Cooking with Herbs
Fresh cut herbs are much more flavorsome and aromatic than dried herbs.
It is well worth adding them to your homemade meals for their delicious, delicate and fresh herby flavor.
Not only that, but herbs are actually very beneficial to your health. Most herbs have been used for hundreds of years for medicinal purposes, to treat almost everything from coughs and colds to arthritis and leprosy. They were even thought to ward off evil spirits and bad luck and some herbs were regarded as symbols of bravery, love and fertility.
Different types of herbs have different flavors and therefore certain herbs go well with certain types of foods. For example, basil is always paired with tomatoes, sage is used in stuffing and oregano can be added to all Italian-style sauces.

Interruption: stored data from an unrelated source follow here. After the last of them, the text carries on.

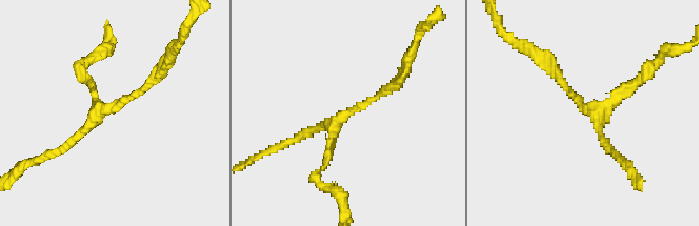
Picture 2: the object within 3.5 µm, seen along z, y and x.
{"act": "leave", "runs_along": {"pic": 2, "px": [[393, 84], [335, 122], [319, 170]]}, "found": "all the same cell"}

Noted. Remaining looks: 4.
{"why": "branch point", "act": "look", "view": "3d", "um": 3.5, "back": true, "pic": 1, "at": [509, 230]}

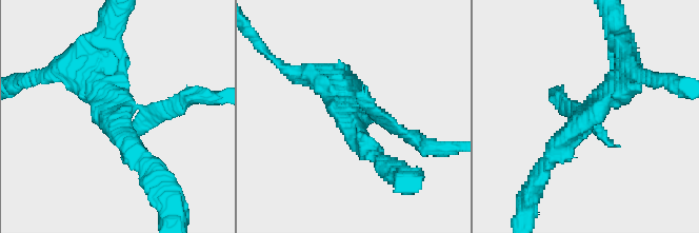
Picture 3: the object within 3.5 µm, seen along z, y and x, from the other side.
{"act": "look", "view": "em", "slice": "xy", "step": 2, "show": "tint", "pic": 3, "at": [116, 115]}

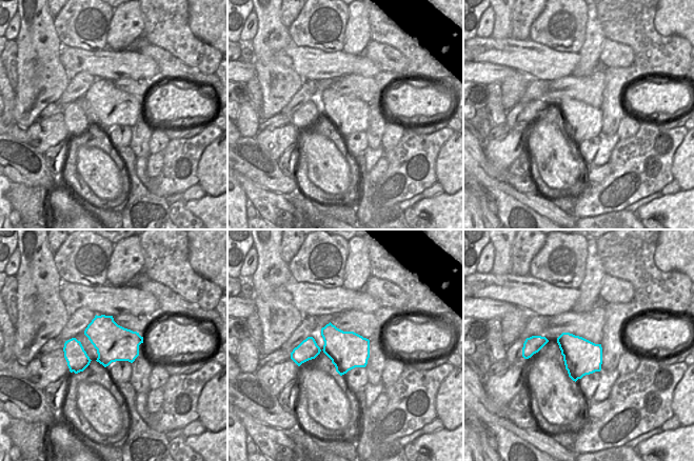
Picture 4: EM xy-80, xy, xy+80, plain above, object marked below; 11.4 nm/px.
{"act": "leave", "runs_along": {"pic": 3, "px": [[543, 164], [573, 129], [627, 77]]}, "found": "all the same cell"}

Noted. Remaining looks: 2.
{"act": "stop", "edits": [], "rest": "unchecked"}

You will also find that if you are a lover of Italian cooking, you will be using a wide range of fresh herbs, particularly basil, oregano, sage and rosemary. The Spanish, on the other hand, are not great lovers of herbs but you won't find a savory dish that does not contain olive oil, onions or garlic.
Fresh herbs have a much more delicate flavor than the dried form of the herb, which tend to be more concentrated. For this reason, if you choose to use the fresh form of the herb instead of the dried, you will need much larger amounts. Generally, the ratio is 1 tsp of dried herb to 1 tbsp of fresh herb or three times as much fresh herb to dried herb (3 -1).